J’invente le corps de femme de Triaise, sa tête légèrement penchée sur le côté, sa nuque gracile, son corps qui aurait pu être celui d’une amante.
Elle voudrait tendre vers l’impossible, quitter la peau de ce corps qui l’entraîne loin de Dieu, croit-elle. Malgré ses habits d’homme. Vainement. Elle ignore où elle va, ainsi.
Hilaire venait lui rendre visite régulièrement, pour l’entretenir des choses de la religion. Il paraît qu’ils se parlaient à travers une fissure de la porte.  Mais je n’y crois pas trop. Je suis sûr qu’Hilaire et elle, toujours transie d’amour, se tenaient face à face. Hilaire aimait trop les jeunes filles pour les soustraire à son regard, définitivement.
Lorsqu’un rare visiteur arrive pour la fortifier de spiritualité, un autre homme d’église, Triaise se tient toujours derrière la porte fermée, mais je devine ses yeux se troubler.
De famille riche et noble, elle avait entendu parler de cet homme de Dieu qui parlait d’or, exilé pour des raisons de théologie dans le pays de sa naissance.
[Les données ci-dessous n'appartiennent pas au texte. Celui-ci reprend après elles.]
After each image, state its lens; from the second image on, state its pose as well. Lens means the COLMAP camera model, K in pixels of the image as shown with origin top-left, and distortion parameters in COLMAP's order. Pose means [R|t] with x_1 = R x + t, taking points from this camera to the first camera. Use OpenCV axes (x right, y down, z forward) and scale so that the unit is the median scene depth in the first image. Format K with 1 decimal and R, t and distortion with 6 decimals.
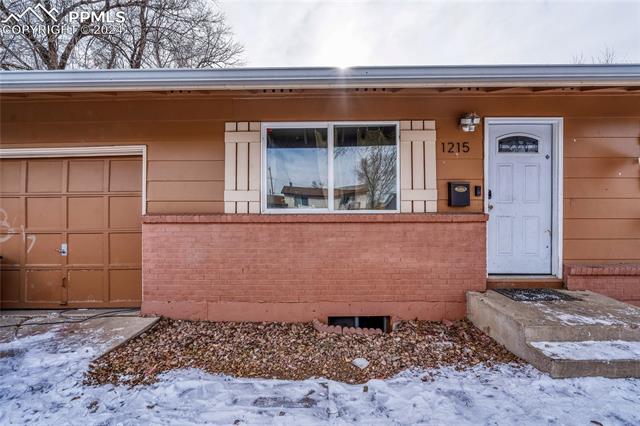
lens RADIAL K [[298.6, 0, 320.0], [0, 298.6, 213.0], [0, 0, 1]] dist [-0.000595, 0.000699]
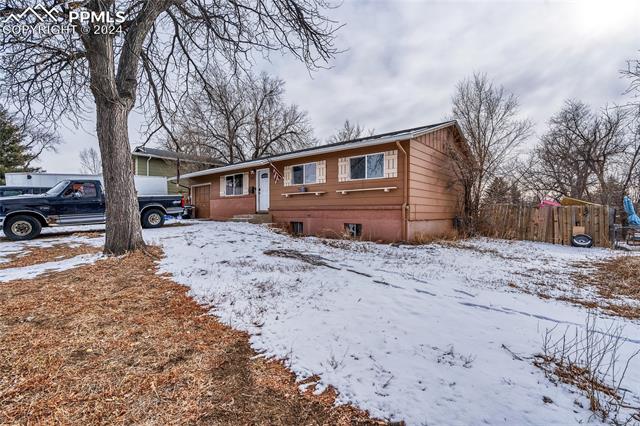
lens RADIAL K [[289.2, 0, 323.3], [0, 289.2, 211.0], [0, 0, 1]] dist [0.000529, 0.000296]
pose [[0.772102, 0.003016, -0.635492, 3.664809], [-0.000379, 0.999991, 0.004286, 0.200629], [0.635499, -0.003068, 0.772096, -1.367426]]
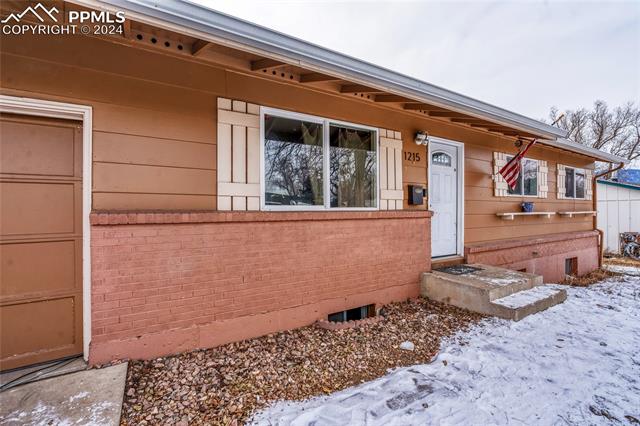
lens RADIAL K [[300.7, 0, 315.6], [0, 300.7, 209.0], [0, 0, 1]] dist [-0.000216, 0.000687]
pose [[0.837681, 0.002775, 0.546153, -0.553308], [-0.000379, 0.999990, -0.004500, 0.000821], [-0.546160, 0.003562, 0.837673, 0.184450]]
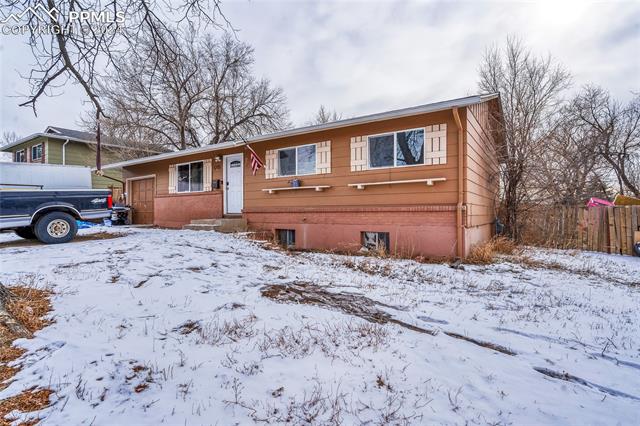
lens RADIAL K [[315.6, 0, 322.3], [0, 315.6, 211.4], [0, 0, 1]] dist [0.002896, 0.000117]
pose [[0.841531, -0.001424, -0.540206, 2.938371], [0.003103, 0.999993, 0.002198, 0.192025], [0.540199, -0.003526, 0.841530, -0.972582]]
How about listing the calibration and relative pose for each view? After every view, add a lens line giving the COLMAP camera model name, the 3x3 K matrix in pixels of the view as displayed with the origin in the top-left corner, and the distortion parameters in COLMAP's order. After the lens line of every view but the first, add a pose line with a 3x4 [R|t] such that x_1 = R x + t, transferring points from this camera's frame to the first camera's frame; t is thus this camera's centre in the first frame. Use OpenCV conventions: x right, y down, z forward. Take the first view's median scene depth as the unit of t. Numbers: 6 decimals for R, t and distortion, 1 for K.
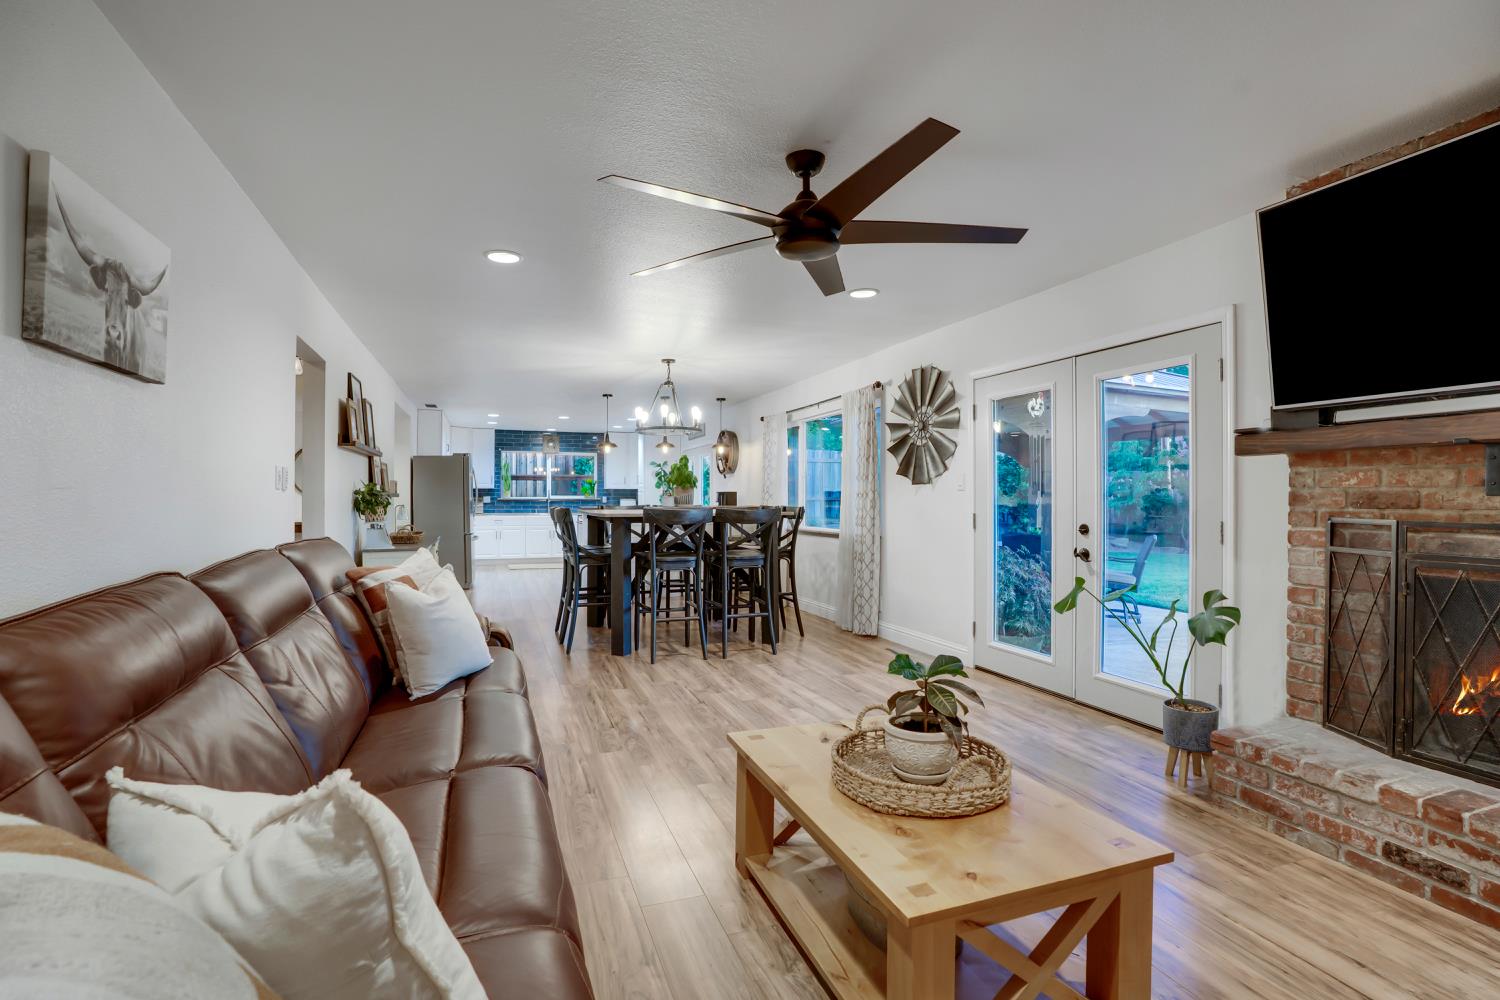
lens RADIAL K [[705.3, 0, 750.0], [0, 705.3, 500.0], [0, 0, 1]] dist [-0.001350, -0.000176]
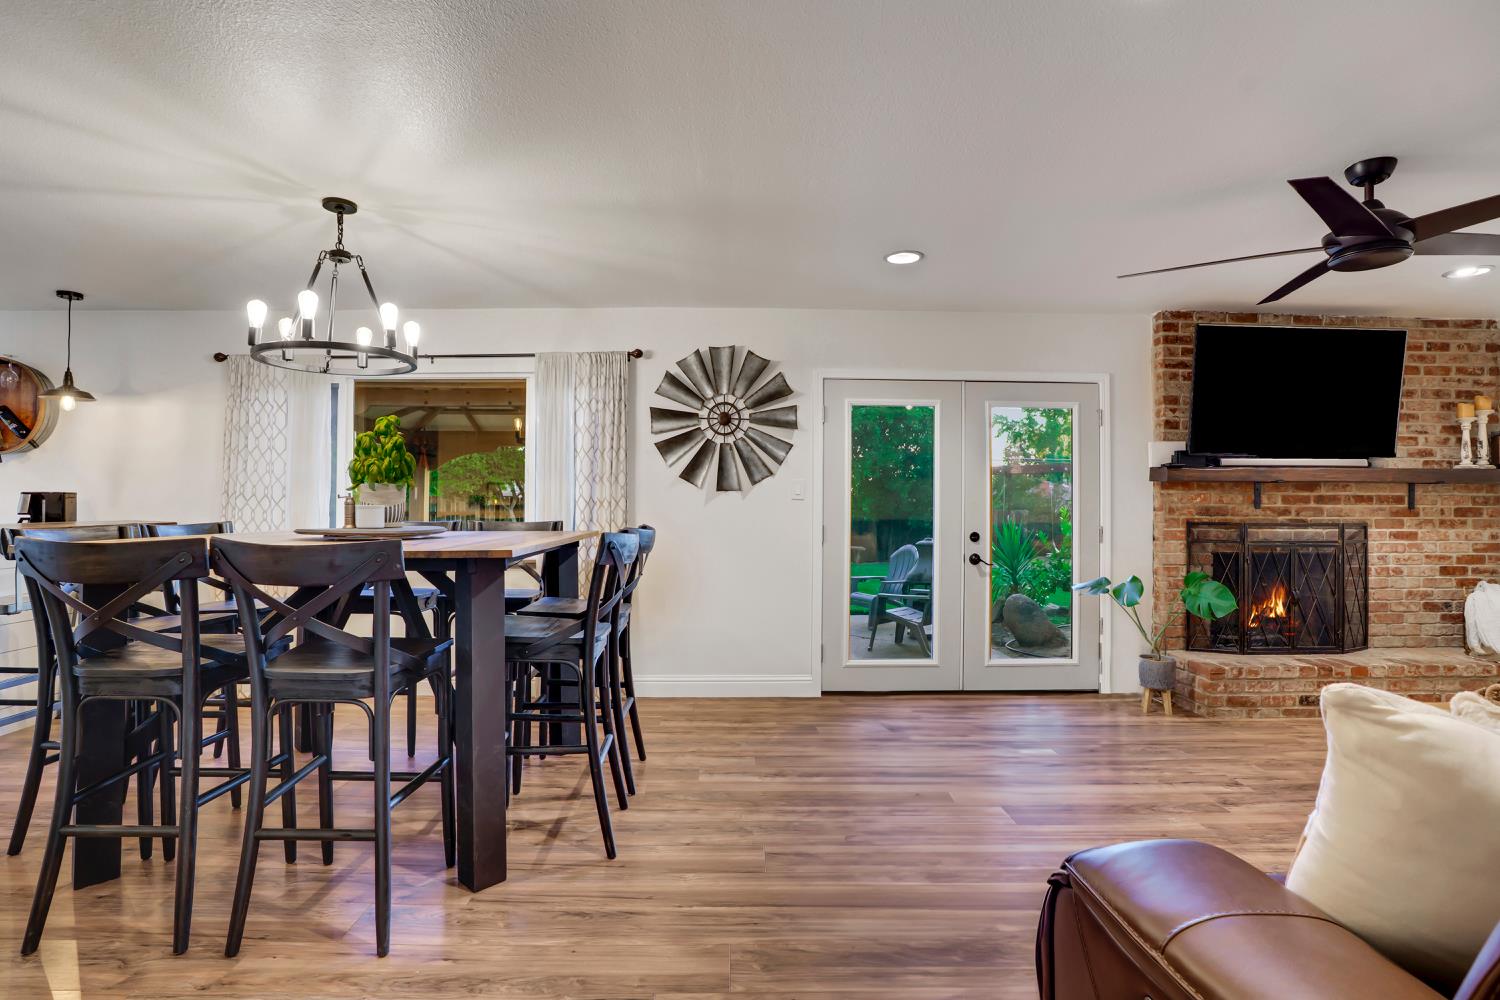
lens RADIAL K [[731.3, 0, 750.0], [0, 731.3, 500.0], [0, 0, 1]] dist [-0.033957, 0.000062]
pose [[0.332612, 0.004863, 0.943051, -0.880241], [-0.001217, 0.999988, -0.004727, -0.013150], [-0.943063, 0.000425, 0.332614, 1.129835]]
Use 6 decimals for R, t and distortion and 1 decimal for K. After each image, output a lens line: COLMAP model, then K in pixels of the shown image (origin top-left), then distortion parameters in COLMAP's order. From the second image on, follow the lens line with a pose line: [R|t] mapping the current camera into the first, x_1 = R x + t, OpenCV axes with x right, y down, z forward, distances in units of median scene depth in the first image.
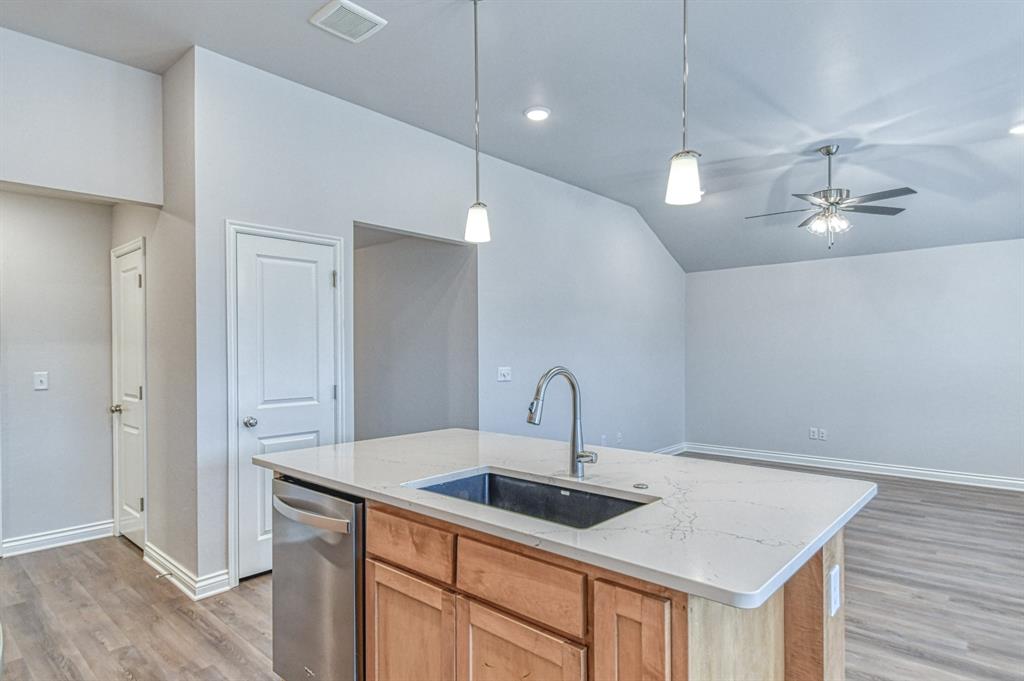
lens RADIAL K [[566.3, 0, 512.0], [0, 566.3, 340.5], [0, 0, 1]] dist [0.001801, -0.000434]
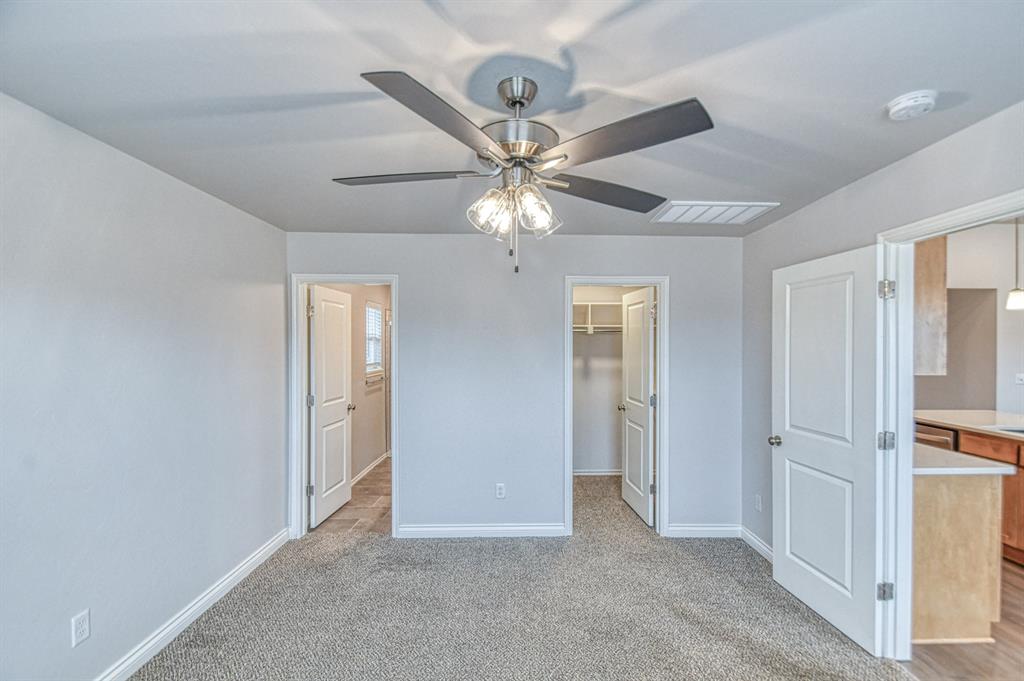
lens RADIAL K [[461.4, 0, 512.0], [0, 461.4, 340.5], [0, 0, 1]] dist [-0.002685, -0.000736]
pose [[0.679604, -0.001279, -0.733578, -0.098652], [0.007964, 0.999952, 0.005635, -0.117308], [0.733536, -0.009671, 0.679582, -1.532346]]
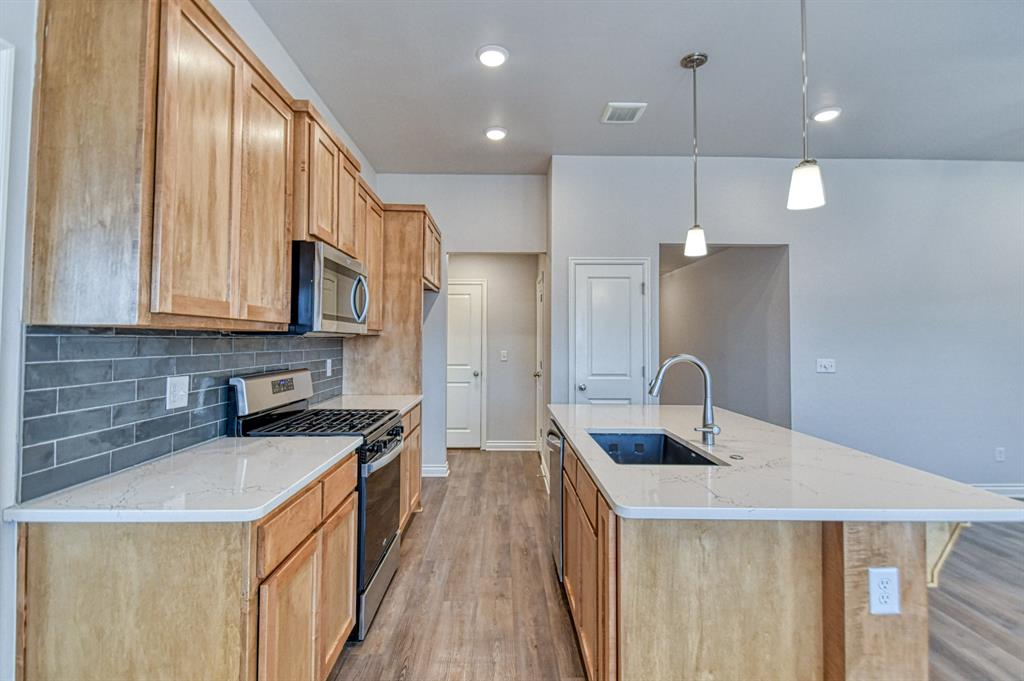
lens RADIAL K [[484.3, 0, 509.7], [0, 484.3, 311.3], [0, 0, 1]] dist [-0.000346, -0.000133]
pose [[0.670590, -0.035079, -0.740998, 0.568333], [0.002915, 0.998998, -0.044655, -0.004235], [0.741823, 0.027785, 0.670020, -0.037903]]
Venue à sa rencontre, elle est devenue très vite soumise à sa parole, à sa volonté, et a fini par le suivre au-delà des mers, avec sa troupe, car il y avait beaucoup d’hommes de foi venus l’accompagner dans son exil. Oui, Hilaire parlait d’or, et Triaise était dans le ravissement lorsqu’elle l’écoutait. En émoi.
Tout ce qui sort de sa bouche, elle le croit. Elle est prête à tout, pour lui.